### GIVEN TEXT
· · · · · · ·
IME speed has never been a practical problem. By the time it starts biting you, there's three more next generations of hardware out there and your computer is long overdue for upgrade. (We're unzip/untar'ing text files on 3-7yo hardware fast enough to saturate the SATA bus and hang the machine and I have to configure cgroups on every cluster node to try and limit the i/o. I/m having real hard time thinking of an instance of text files being "too slow", and the problem I happen to have with them right now is the exact opposite of that.)

I think one of the things missing from Greg's requirements is intended audience. Who is going to use the format and for what purpose. And also why does RDKit need another format.

JSON is the web's darling du jour, now that XML has settled into its niche and we all moved on, but it's only really good for what it was intended for: sending small snippets of JavaScript directly into the browser. If the intended audience is not the browser, RDKit is not JavaScript, and the data is not small...

@dmaziuk
Copy link

dmaziuk commented Nov 2, 2016

The other thing is you can spin the math either way: you're not going to represent "ALA", "CA", etc. in binary any more efficiently that in ASCII/UTF-8. 12.3 takes up 4 bytes in UTF-8 and 8 bytes in double precision IEEE 754. Plus the round-off error: if you really want to do it right, you want to send a "significant digits" integer alongside so that your users could tell if 12.000019287547965 is actually 12 or 12.000.

If you send it as text you can off-load the decision to the user: they can stare at "12.000" and try to figure out if it is actually accurate to the 3rd digit, or the programmer just printed it as "%7.3f" because the numbers line up pretty that way.

@arose
Copy link

arose commented Nov 2, 2016

related discussion at alchemistry.org https://github.com/alchemistry/fileformat

@arose
Copy link

arose commented Nov 2, 2016

Hi, I am one of the MMTF developers. One of the things we are thinking about are ways to flexible add more metadata to the format.

@markussitzmann
Copy link

Why a new format? My answer to this would be:

  1. having a chemical structure format that is in the public domain but has a community that is strong enough to create traction and support it (and I think RDKit has the biggest potential in this regard - I know there is CML but I have the feeling it fails the "creating traction and support" part, sorry).
  2. having a chemical structure format that is more flexible than writing a sequential list of molecules and properties - chemical data sets are usually more complex than this and quite often they contain structures that have a certain relationship to each other (e.g. "is stereoisomer of", "is conformer of", "is tautomer of". So there is maybe a way to add such kinds of semantics (not necessarily as part of the file itself which leads to the next point),
  3. creating a chemical structure format that better fits all these nice Web/REST Service and Linked Data formats and mechanisms (i.e. can be serialized to standard representations like XML and json)

@markussitzmann
Copy link

@dmaziuk "... but it's only really good for what it was intended for: sending small snippets of JavaScript directly into the browser. "

Hmm, I tend to disagree - a lot of web services use json as exchange format nowadays for big amount of data, and have you come in touch with NoSQL world with things like Lucene, Solr, Elasticsearch which all pretty strongly rely on or support json? Json is also natively understood by Javascript, which has a growing relevance on the server side of web services, and it is almost natively understood by python (the javascript guys actually stole the python dictionary data type when they developed json).

@greglandrum
Copy link
Member Author

@dmaziuk is absolutely right: being a bit more explicit about what we want to accomplish with the format as well as who the intended users are is a good idea.
· · · · · · ·
### DATA EXTRACTS
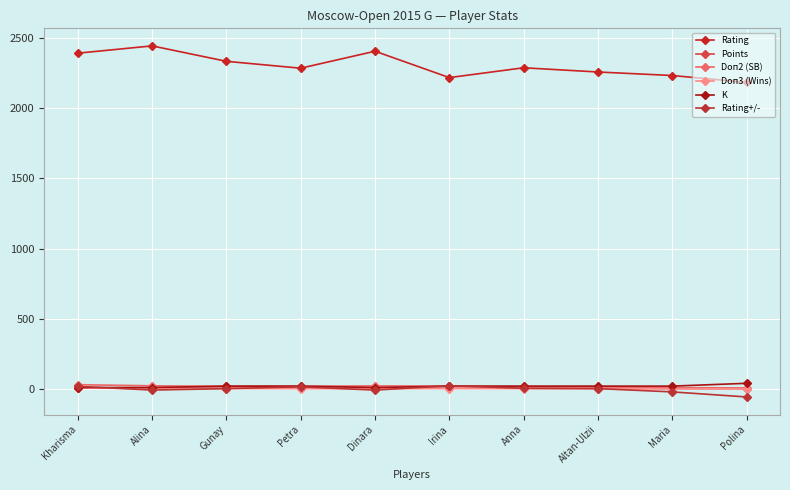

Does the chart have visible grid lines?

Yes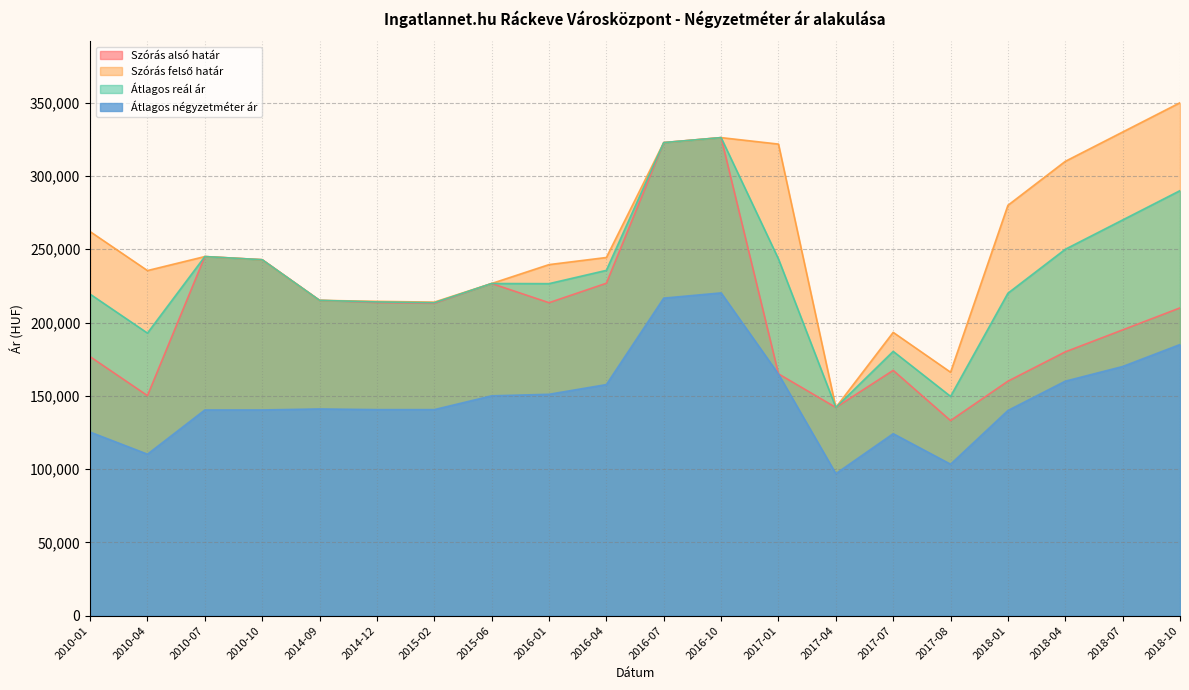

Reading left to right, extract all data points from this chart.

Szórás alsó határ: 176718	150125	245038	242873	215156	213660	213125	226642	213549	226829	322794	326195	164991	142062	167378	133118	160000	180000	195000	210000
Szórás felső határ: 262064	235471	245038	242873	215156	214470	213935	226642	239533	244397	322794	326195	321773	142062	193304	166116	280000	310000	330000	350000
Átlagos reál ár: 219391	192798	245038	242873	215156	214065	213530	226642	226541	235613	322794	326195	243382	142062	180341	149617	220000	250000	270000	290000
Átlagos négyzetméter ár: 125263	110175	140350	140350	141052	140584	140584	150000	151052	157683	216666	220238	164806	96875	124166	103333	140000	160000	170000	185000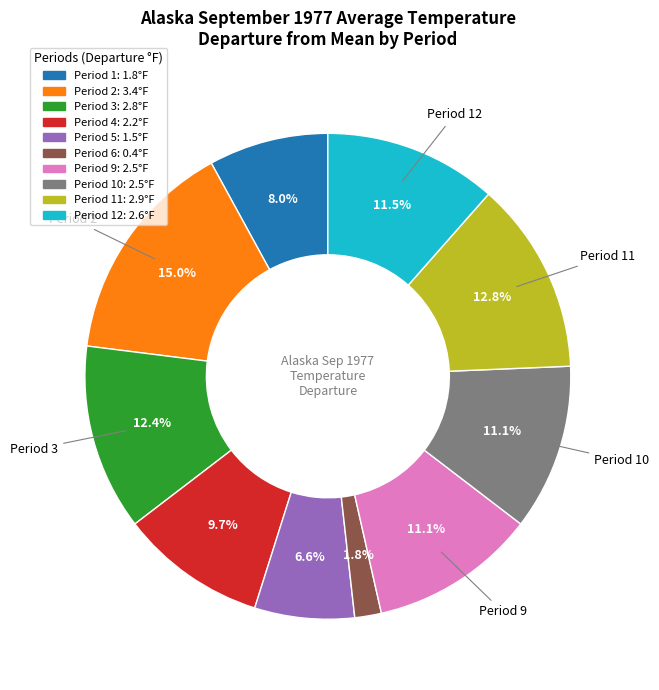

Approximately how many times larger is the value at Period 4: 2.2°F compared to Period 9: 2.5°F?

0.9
· · · · · · ·
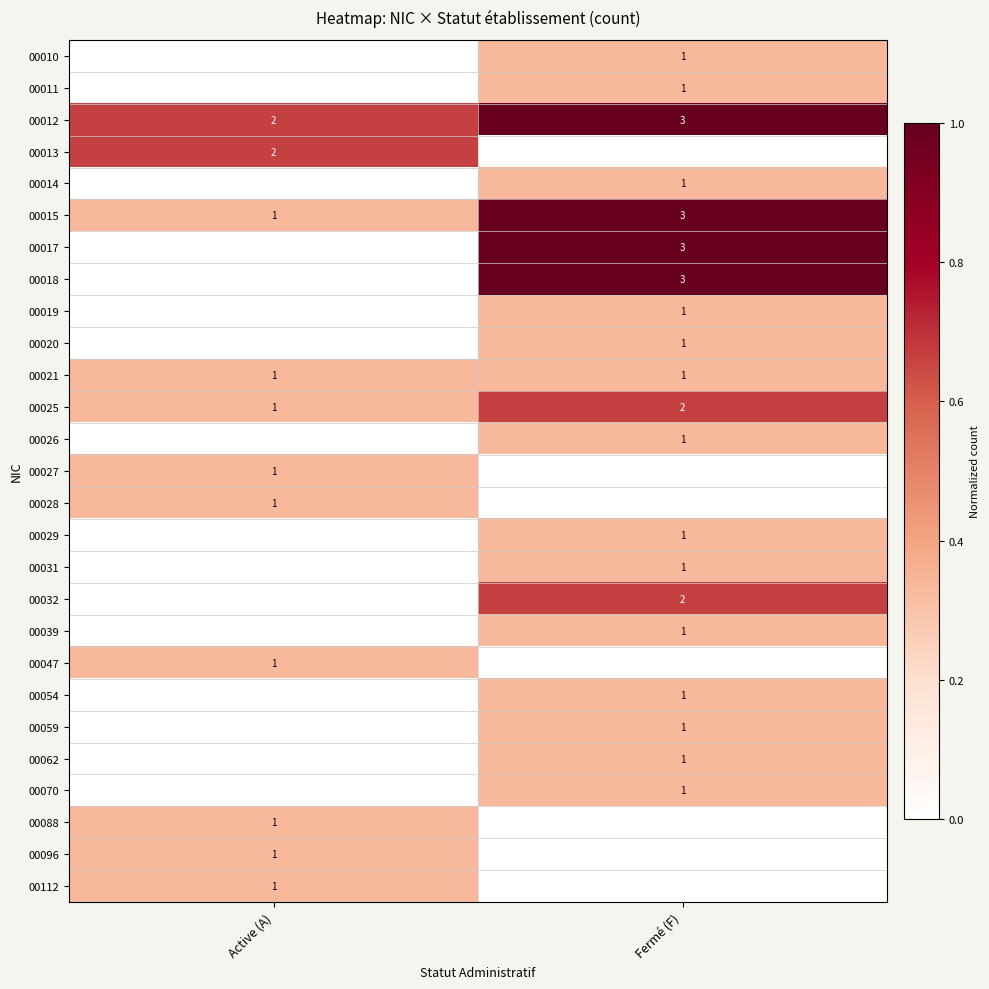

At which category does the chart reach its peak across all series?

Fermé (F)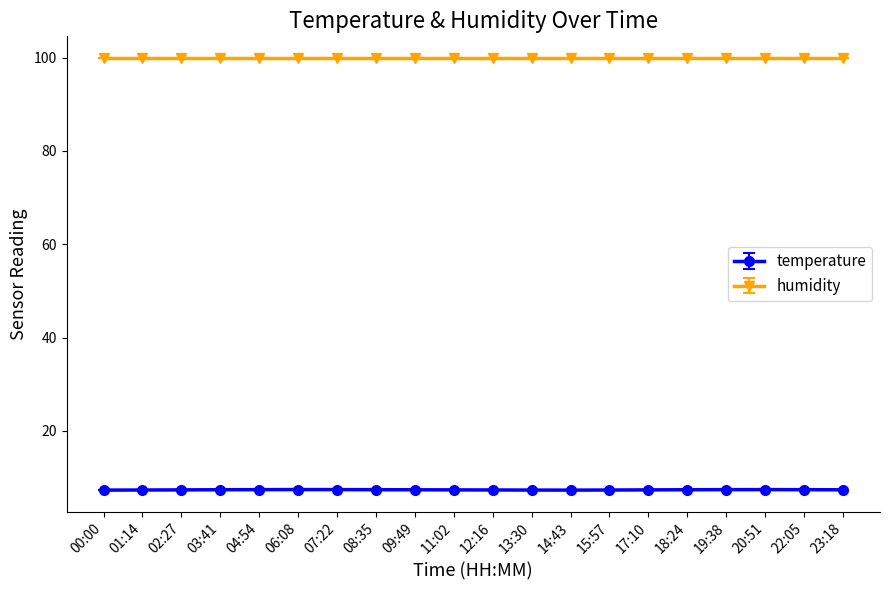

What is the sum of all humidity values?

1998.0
· · · · · · ·
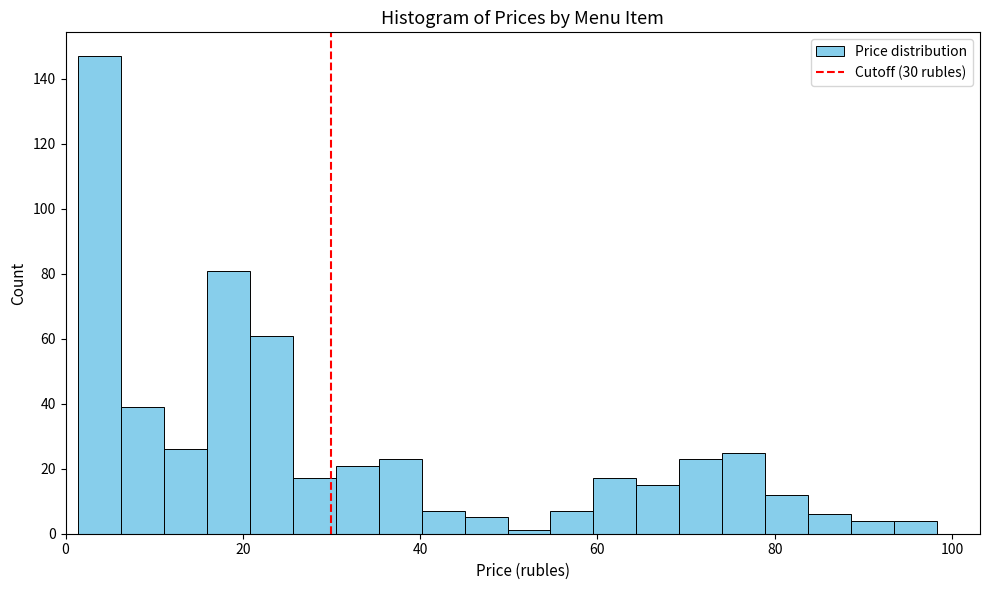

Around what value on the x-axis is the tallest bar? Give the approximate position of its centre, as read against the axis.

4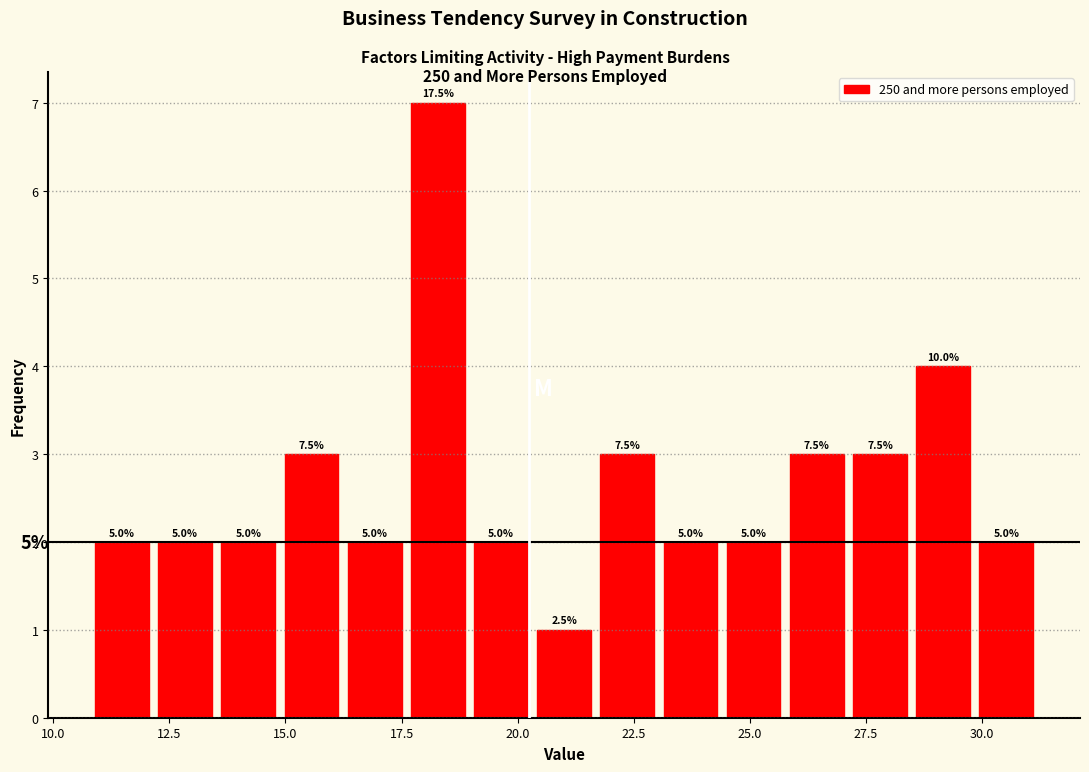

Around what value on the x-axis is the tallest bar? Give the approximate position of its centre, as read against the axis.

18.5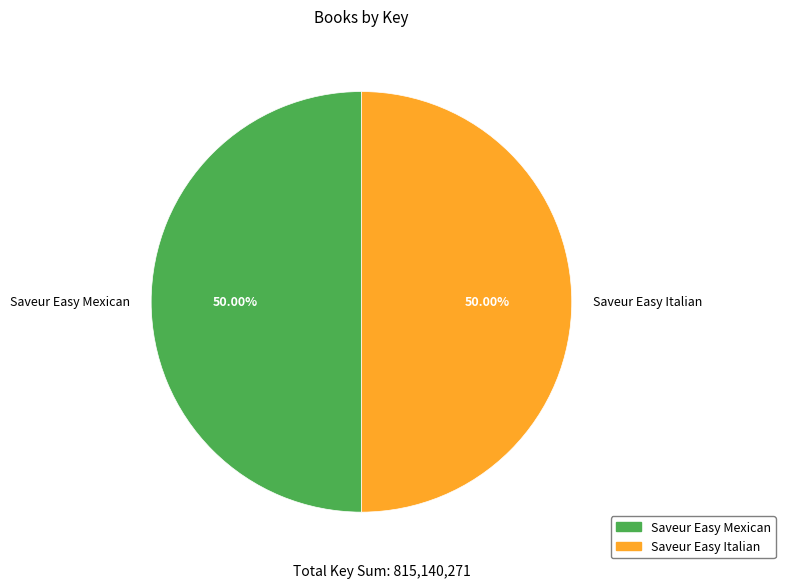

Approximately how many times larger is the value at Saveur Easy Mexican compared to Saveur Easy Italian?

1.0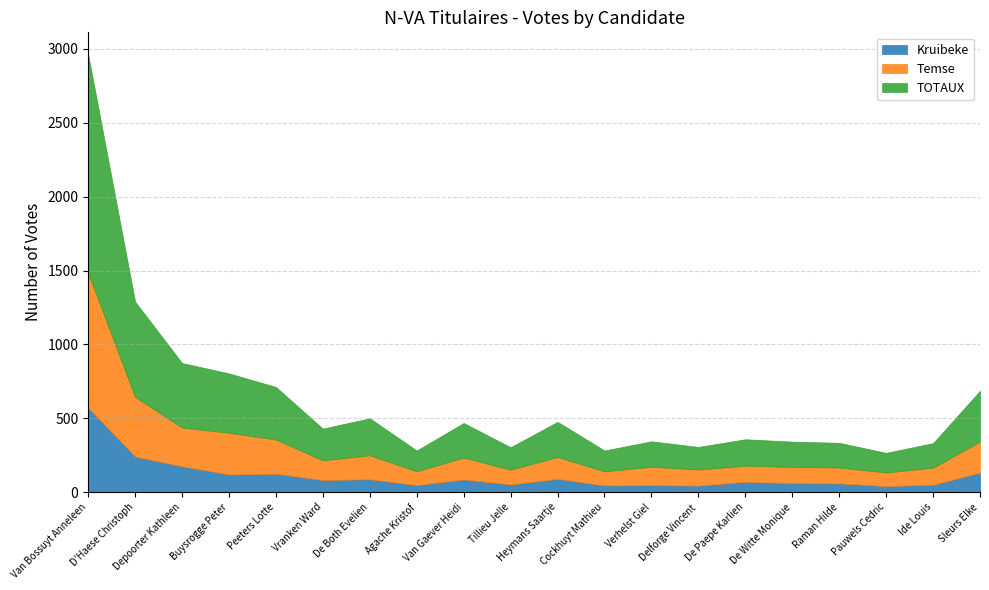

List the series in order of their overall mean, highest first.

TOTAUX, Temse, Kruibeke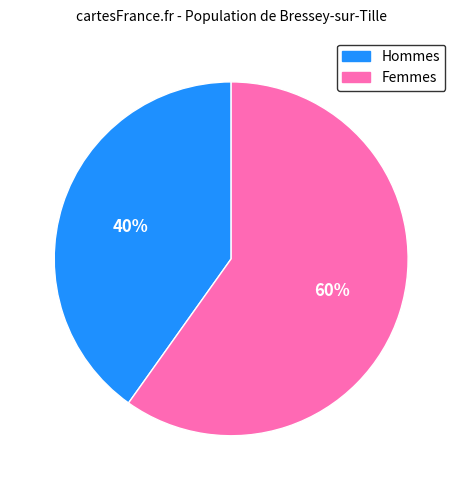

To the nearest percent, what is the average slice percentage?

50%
· · · · · · ·
### REQUIRED WORK
1. According to the file-format thread, how many bytes does 12.3 take up in double precision IEEE 754?
2. Repeat the passage of the file-format thread from "Hmm, I tend" up to and including "a good idea.".

### SOLUTION SET
1. 8 bytes

2.
Hmm, I tend to disagree - a lot of web services use json as exchange format nowadays for big amount of data, and have you come in touch with NoSQL world with things like Lucene, Solr, Elasticsearch which all pretty strongly rely on or support json? Json is also natively understood by Javascript, which has a growing relevance on the server side of web services, and it is almost natively understood by python (the javascript guys actually stole the python dictionary data type when they developed json).

@greglandrum
Copy link
Member Author

@dmaziuk is absolutely right: being a bit more explicit about what we want to accomplish with the format as well as who the intended users are is a good idea.